Não há no governo expectativa de ganhos de curto prazo nos preços ou serviços. O prazo estimado para que a operação seja concluída é de aproximadamente um ano, e o governo espera que nesse período o investimento tenha algum aumento e os ganhos da fusão comecem a aparecer, mas reconhece que os resultados crescerão com o tempo.

A fusão entre as duas empresas também resolve um problema político para o governo.
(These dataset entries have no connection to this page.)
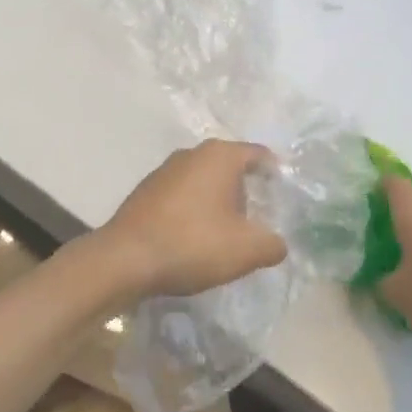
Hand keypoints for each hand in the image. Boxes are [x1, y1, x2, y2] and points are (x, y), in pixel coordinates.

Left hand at [94, 140, 286, 301]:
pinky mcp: (147, 190)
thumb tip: (279, 243)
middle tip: (260, 220)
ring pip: (205, 180)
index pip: (259, 155)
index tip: (286, 199)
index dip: (276, 175)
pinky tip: (196, 237)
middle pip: (231, 167)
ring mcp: (165, 170)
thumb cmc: (193, 243)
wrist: (125, 258)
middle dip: (247, 191)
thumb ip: (273, 244)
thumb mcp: (246, 250)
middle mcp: (192, 153)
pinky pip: (183, 194)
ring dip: (219, 202)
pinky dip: (195, 210)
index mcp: (220, 156)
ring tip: (229, 233)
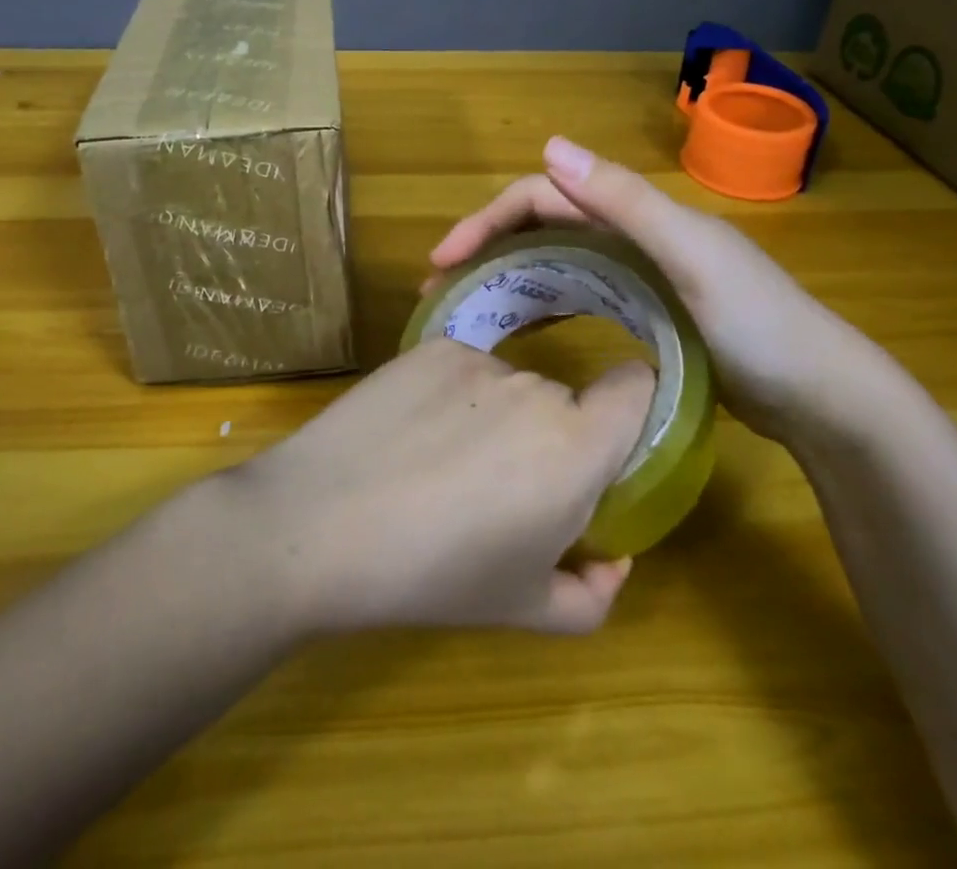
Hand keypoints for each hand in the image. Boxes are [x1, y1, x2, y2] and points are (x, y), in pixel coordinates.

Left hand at [230, 338, 653, 636]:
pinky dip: (451, 396)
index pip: (637, 385)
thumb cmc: (434, 575)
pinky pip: (462, 369)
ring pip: (509, 384)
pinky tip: (409, 435)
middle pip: (564, 399)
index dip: (632, 406)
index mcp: (576, 446)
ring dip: (496, 417)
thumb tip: (613, 560)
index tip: (606, 444)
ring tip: (439, 466)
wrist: (319, 524)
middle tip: (498, 489)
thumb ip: (593, 593)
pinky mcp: (428, 347)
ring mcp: (477, 359)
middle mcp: (535, 386)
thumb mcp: (525, 609)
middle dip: (548, 438)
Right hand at [428, 137, 890, 444]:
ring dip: (506, 275)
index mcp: (637, 213)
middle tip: (438, 289)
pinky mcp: (645, 312)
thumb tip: (549, 144)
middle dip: (486, 247)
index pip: (543, 197)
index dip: (488, 219)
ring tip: (462, 309)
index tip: (443, 261)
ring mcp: (638, 274)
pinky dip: (541, 304)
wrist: (823, 401)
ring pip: (554, 260)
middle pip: (541, 226)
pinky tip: (518, 331)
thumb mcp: (692, 258)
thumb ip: (625, 201)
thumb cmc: (760, 327)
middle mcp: (631, 233)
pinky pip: (577, 296)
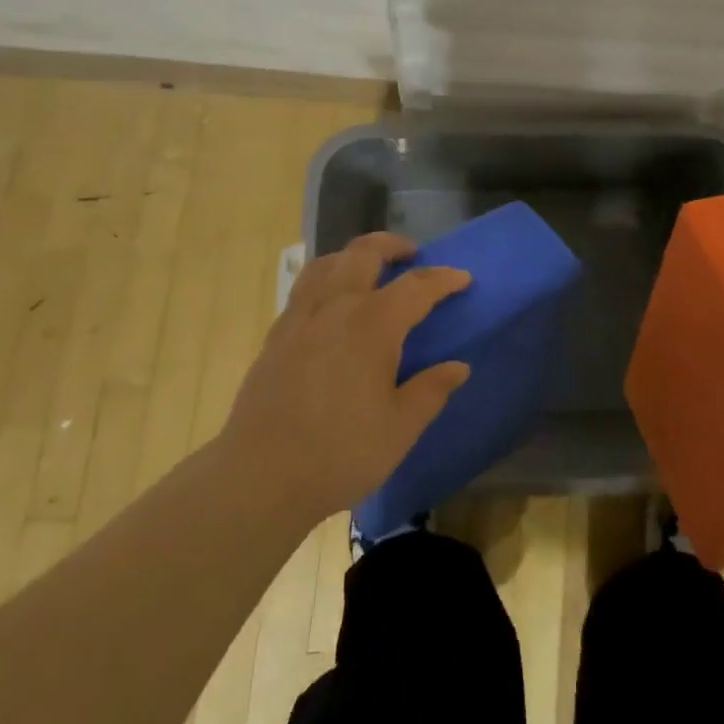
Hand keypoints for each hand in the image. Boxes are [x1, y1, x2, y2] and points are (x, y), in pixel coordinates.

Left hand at [219, 233, 471, 524]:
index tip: (463, 279)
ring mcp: (301, 317)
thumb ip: (431, 391)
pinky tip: (331, 306)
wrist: (260, 476)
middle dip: (394, 246)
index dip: (443, 279)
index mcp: (373, 324)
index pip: (417, 286)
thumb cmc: (340, 453)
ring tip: (370, 271)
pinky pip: (305, 287)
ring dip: (355, 256)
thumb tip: (458, 367)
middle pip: (365, 253)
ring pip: (329, 263)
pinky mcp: (277, 335)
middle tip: (413, 257)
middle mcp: (336, 306)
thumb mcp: (400, 428)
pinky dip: (326, 279)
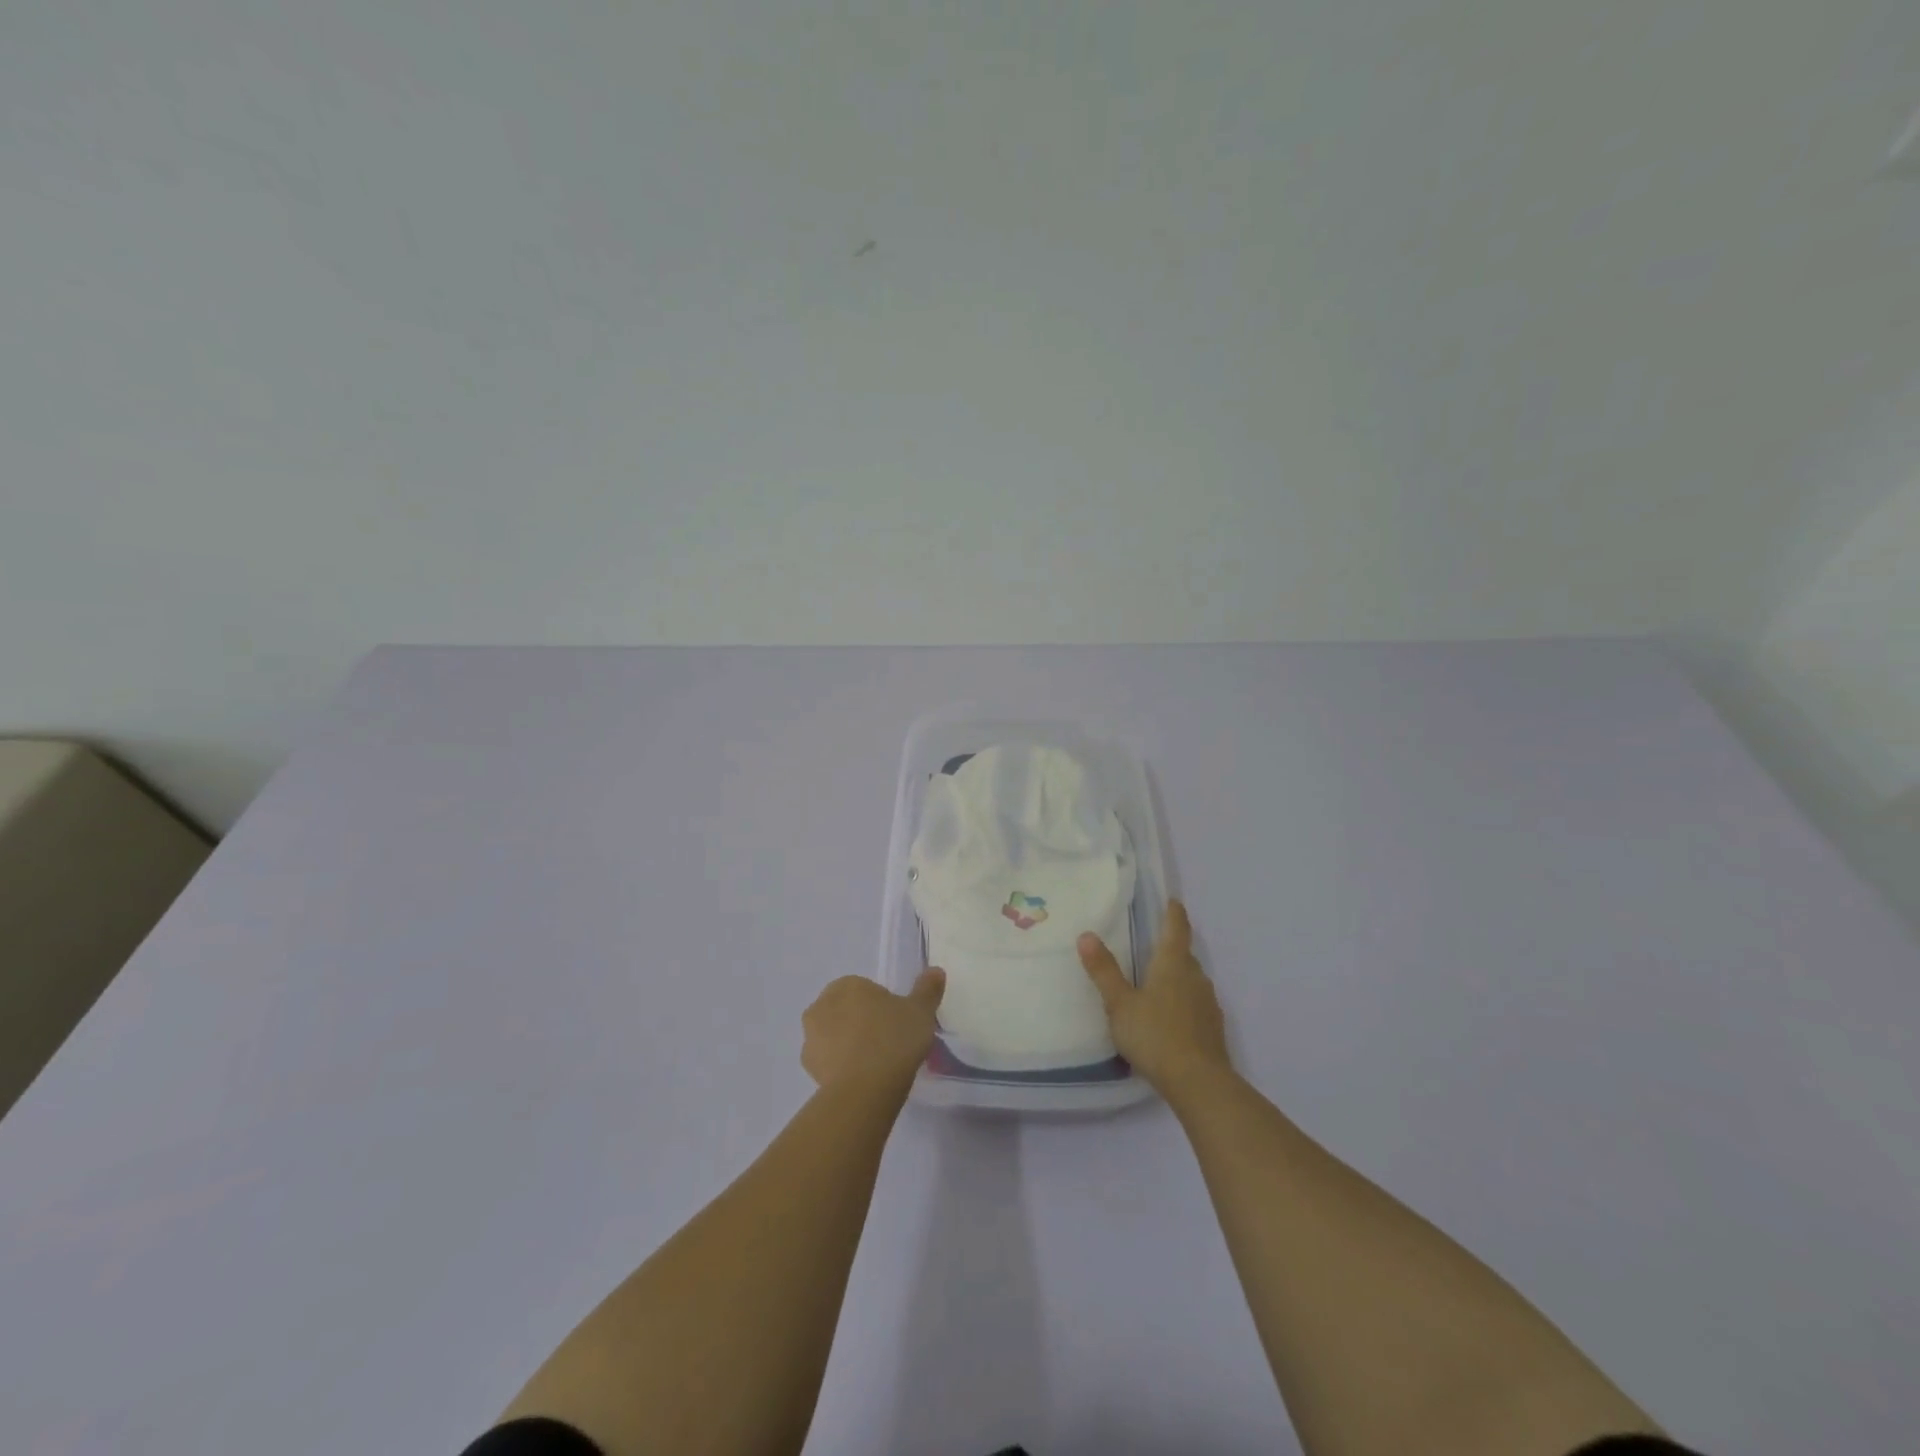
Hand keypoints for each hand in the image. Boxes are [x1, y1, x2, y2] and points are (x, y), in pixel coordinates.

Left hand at [801, 969, 945, 1096]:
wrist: (864, 1090)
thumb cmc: (893, 1040)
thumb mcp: (920, 1012)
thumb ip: (927, 990)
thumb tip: (935, 970)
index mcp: (847, 985)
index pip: (864, 990)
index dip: (881, 1006)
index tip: (897, 1024)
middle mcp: (822, 1005)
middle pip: (845, 1010)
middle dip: (860, 1022)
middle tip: (887, 1042)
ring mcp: (811, 1037)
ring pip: (833, 1035)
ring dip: (848, 1044)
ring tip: (875, 1065)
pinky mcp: (808, 1068)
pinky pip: (828, 1061)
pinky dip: (841, 1066)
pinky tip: (861, 1080)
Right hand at [1078, 899, 1229, 1099]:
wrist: (1199, 1082)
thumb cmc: (1155, 1035)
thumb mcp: (1120, 1003)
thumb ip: (1104, 971)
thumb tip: (1086, 935)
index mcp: (1173, 964)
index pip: (1176, 928)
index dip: (1174, 913)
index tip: (1172, 901)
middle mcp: (1195, 977)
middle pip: (1185, 955)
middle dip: (1172, 948)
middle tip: (1153, 946)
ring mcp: (1209, 1003)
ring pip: (1192, 980)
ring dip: (1178, 977)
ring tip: (1158, 983)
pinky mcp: (1213, 1028)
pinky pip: (1197, 1004)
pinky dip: (1184, 1002)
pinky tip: (1171, 1018)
Em 2008, o presidente Luiz Inácio Lula da Silva mudou a Lei Geral de Telecomunicações para permitir o nascimento da Oi, que integraria o grupo das empresas "campeãs nacionais". A política industrial do governo estimulou a participação acionária do BNDES em empresas nacionais na esperança de que se tornassem grandes atores em seus mercados. O caso da Oi foi um dos que não deu certo. O presidente do BNDES, Luciano Coutinho, já anunciou que o banco deixou de lado essa orientação de investimentos.

A CorpCo possibilita uma saída de mercado para a Oi, e evita que o governo tenha que se envolver diretamente na solução.

A fusão prevê uma capitalização de R$ 14,1 bilhões na Oi. Boa parte será feita com ativos da Portugal Telecom, que estão estimados entre R$ 5,8 bilhões e R$ 6,4 bilhões. Da parcela em dinheiro, R$ 2 bilhões estão garantidos pelo BTG Pactual e demais sócios brasileiros. O restante virá de captações no mercado por meio de uma emissão de ações.